Figure 6. Postnatal cardiac progenitor cells originate from the embryonic epicardial cells.
(A) Excision PCR of the activated Nkx2.5 enh-eGFPpositive cells from the hearts of epicardial cell lineage, GATA5-Cre/Nkx2.5 enh-eGFP/R26R-LacZ mice. The positive excision bands (arrows) of the sorted Nkx2.5 enh-eGFPpositive cells suggested the epicardial origin of postnatal Nkx2.5 cardiac progenitor cells. (B) Excision PCR of the activated Nkx2.5 enh-eGFPpositive cells from the hearts of adult epicardial lineage, Wt1CreERT2/Nkx2.5 enh-eGFP/R26R-LacZ mice. The peri-MI Wt1 cells were labeled with 4-OH tamoxifen before and after MI. The result showed that the activated Nkx2.5 enh-eGFPpositive cells did not arise from the peri-MI Wt1 epicardial cells. (C) Excision PCR of the activated Nkx2.5 enh-eGFPpositive cells from the hearts of perinatal epicardial lineage, Wt1CreERT2/Nkx2.5 enh-eGFP/R26R-LacZ mice, with labeled perinatal Wt1 cells via 4-OH tamoxifen injection on ED 18.5. The results showed that the activated Nkx2.5 enh-eGFPpositive cells did not derive from the perinatal Wt1 epicardial cells. (D) Excision PCR of the activated Nkx2.5 enh-eGFPpositive cells from the hearts of embryonic epicardial lineage, Wt1CreERT2/Nkx2.5 enh-eGFP/R26R-LacZ mice, labeled the embryonic Wt1 cells with 4-OH tamoxifen injection on ED 10.5. The positive excision band (arrow) of the sorted Nkx2.5 enh-eGFPpositive cells suggestive of the embryonic epicardial origin of postnatal Nkx2.5 cardiac progenitor cells.

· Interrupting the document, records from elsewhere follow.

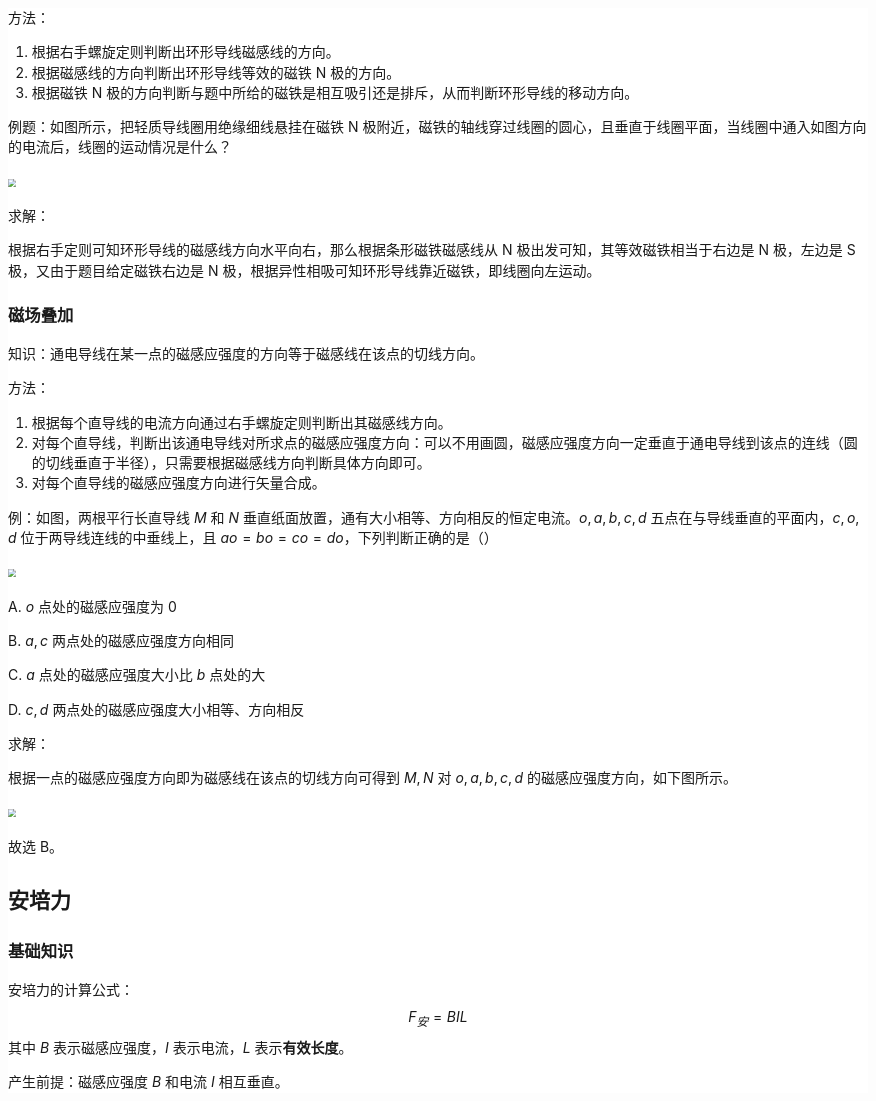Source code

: 方法：

1. 根据右手螺旋定则判断出环形导线磁感线的方向。
2. 根据磁感线的方向判断出环形导线等效的磁铁 $\mathrm N$ 极的方向。
3. 根据磁铁 $\mathrm N$ 极的方向判断与题中所给的磁铁是相互吸引还是排斥，从而判断环形导线的移动方向。

例题：如图所示，把轻质导线圈用绝缘细线悬挂在磁铁 $\mathrm N$ 极附近，磁铁的轴线穿过线圈的圆心，且垂直于线圈平面，当线圈中通入如图方向的电流后，线圈的运动情况是什么？

<img src="https://s2.loli.net/2024/10/24/4ZvQBMrIACPTeKW.png" style="zoom:50%;" />

求解：

根据右手定则可知环形导线的磁感线方向水平向右，那么根据条形磁铁磁感线从 $\mathrm N$ 极出发可知，其等效磁铁相当于右边是 $\mathrm N$ 极，左边是 $\mathrm S$ 极，又由于题目给定磁铁右边是 $\mathrm N$ 极，根据异性相吸可知环形导线靠近磁铁，即线圈向左运动。

### 磁场叠加

知识：通电导线在某一点的磁感应强度的方向等于磁感线在该点的切线方向。

方法：

1. 根据每个直导线的电流方向通过右手螺旋定则判断出其磁感线方向。
2. 对每个直导线，判断出该通电导线对所求点的磁感应强度方向：可以不用画圆，磁感应强度方向一定垂直于通电导线到该点的连线（圆的切线垂直于半径），只需要根据磁感线方向判断具体方向即可。
3. 对每个直导线的磁感应强度方向进行矢量合成。

例：如图，两根平行长直导线 $M$ 和 $N$ 垂直纸面放置，通有大小相等、方向相反的恒定电流。$o,a,b,c,d$ 五点在与导线垂直的平面内，$c,o,d$ 位于两导线连线的中垂线上，且 $ao = bo = co = do$，下列判断正确的是（）

<img src="https://s2.loli.net/2024/10/24/kDgyJYB4Inbahx8.png" style="zoom:50%;" />

A. $o$ 点处的磁感应强度为 $0$

B. $a,c$ 两点处的磁感应强度方向相同

C. $a$ 点处的磁感应强度大小比 $b$ 点处的大

D. $c,d$ 两点处的磁感应强度大小相等、方向相反

求解：

根据一点的磁感应强度方向即为磁感线在该点的切线方向可得到 $M,N$ 对 $o,a,b,c,d$ 的磁感应强度方向，如下图所示。

<img src="https://s2.loli.net/2024/10/24/Fxs2GJqCyzligp1.png" style="zoom:50%;" />

故选 B。

## 安培力

### 基础知识

安培力的计算公式：
$$
F_安 = BIL
$$
其中 $B$ 表示磁感应强度，$I$ 表示电流，$L$ 表示**有效长度**。

产生前提：磁感应强度 $B$ 和电流 $I$ 相互垂直。
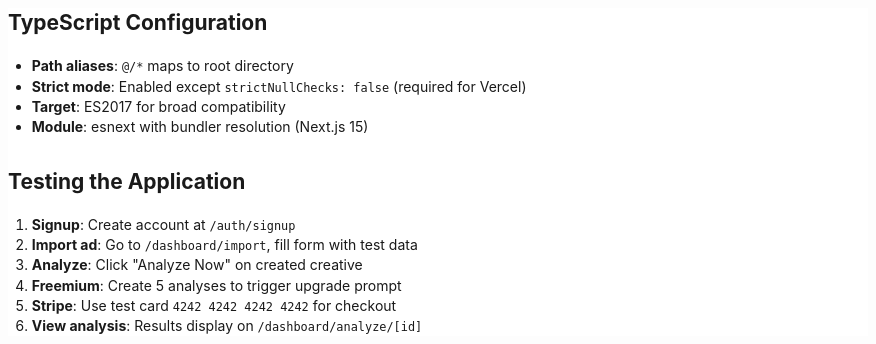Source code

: ## TypeScript Configuration

- **Path aliases**: `@/*` maps to root directory
- **Strict mode**: Enabled except `strictNullChecks: false` (required for Vercel)
- **Target**: ES2017 for broad compatibility
- **Module**: esnext with bundler resolution (Next.js 15)

## Testing the Application

1. **Signup**: Create account at `/auth/signup`
2. **Import ad**: Go to `/dashboard/import`, fill form with test data
3. **Analyze**: Click "Analyze Now" on created creative
4. **Freemium**: Create 5 analyses to trigger upgrade prompt
5. **Stripe**: Use test card `4242 4242 4242 4242` for checkout
6. **View analysis**: Results display on `/dashboard/analyze/[id]`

Figure 7. LacZ staining of heart sections from the Wt1CreERT2/R26R-LacZ mice.
(A) Peri-MI Wt1 cells were labeled with 4-OH tamoxifen for 1 week prior to MI and for 1 week after MI. No LacZ+ cells were noted, indicating that very few Wt1 epicardial cells existed in the adult heart, even after myocardial injury. (B) LacZ staining of the representative heart sections from the 6- to 8-week-old Wt1CreERT2/R26R-LacZ mice labeled the embryonic Wt1 cells with 4-OH tamoxifen injection on ED 10.5. Note the epicardial cells (arrow head) and other cardiac cells were labeled LacZ positive.